To-do item:
Your answer should be the lines below from the one holding "durables. Les constructeurs" through the one holding "thermiques dans certaines régions.", copied exactly and with nothing else.

——

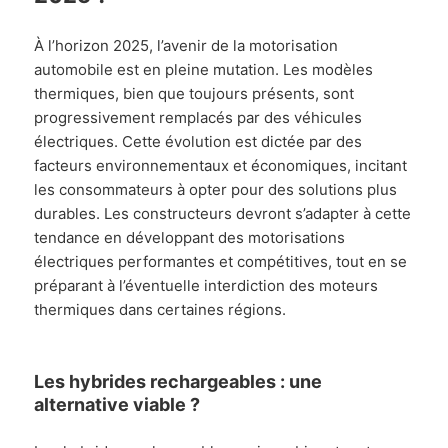
À l’horizon 2025, l’avenir de la motorisation
automobile est en pleine mutation. Les modèles
thermiques, bien que toujours présents, sont
progressivement remplacés par des véhicules
électriques. Cette évolution est dictée par des
facteurs environnementaux et économiques, incitant
les consommateurs à opter pour des solutions plus
durables. Les constructeurs devront s’adapter à cette
tendance en développant des motorisations
électriques performantes et compétitives, tout en se
préparant à l’éventuelle interdiction des moteurs
thermiques dans certaines régions.
Les hybrides rechargeables : une
alternative viable ?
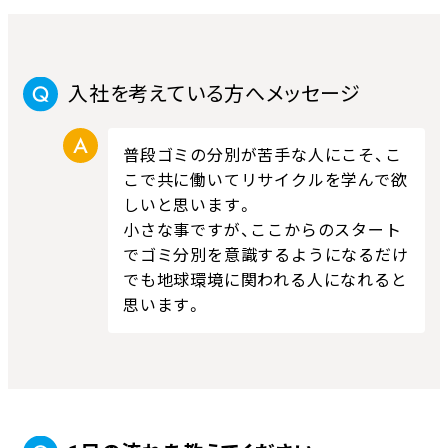
入社を考えている方へメッセージ
普段ゴミの分別が苦手な人にこそ、こ
こで共に働いてリサイクルを学んで欲
しいと思います。
小さな事ですが、ここからのスタート
でゴミ分別を意識するようになるだけ
でも地球環境に関われる人になれると
思います。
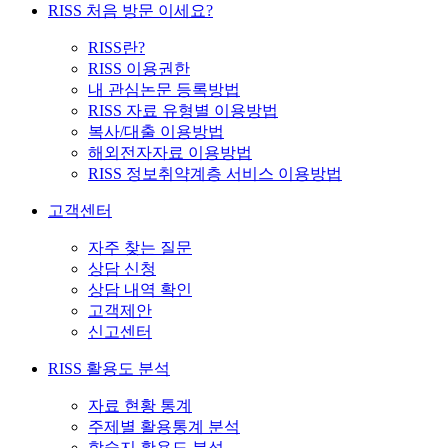
RISS 처음 방문 이세요?
RISS란?
RISS 이용권한
내 관심논문 등록방법
RISS 자료 유형별 이용방법
복사/대출 이용방법
해외전자자료 이용방법
RISS 정보취약계층 서비스 이용방법
고객센터
자주 찾는 질문
상담 신청
상담 내역 확인
고객제안
신고센터
RISS 활용도 분석
자료 현황 통계
주제별 활용통계 분석
학술지 활용도 분석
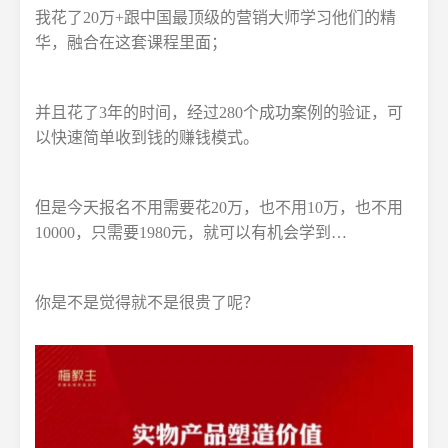
我花了20万+跟中国最顶级的营销大师学习他们的精
华，融合在这套课程里面；
并且花了3年的时间，经过280个成功案例的验证，可
以快速简单收到钱的赚钱模式。
但是今天报名不用需要花20万，也不用10万，也不用
10000，只需要1980元，就可以有机会学到…
你是不是觉得就不是很贵了呢？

——

Task answer:
durables. Les constructeurs devront s’adapter à cette
tendance en développant des motorisations
électriques performantes et compétitives, tout en se
préparant à l’éventuelle interdiction des moteurs
thermiques dans certaines régions.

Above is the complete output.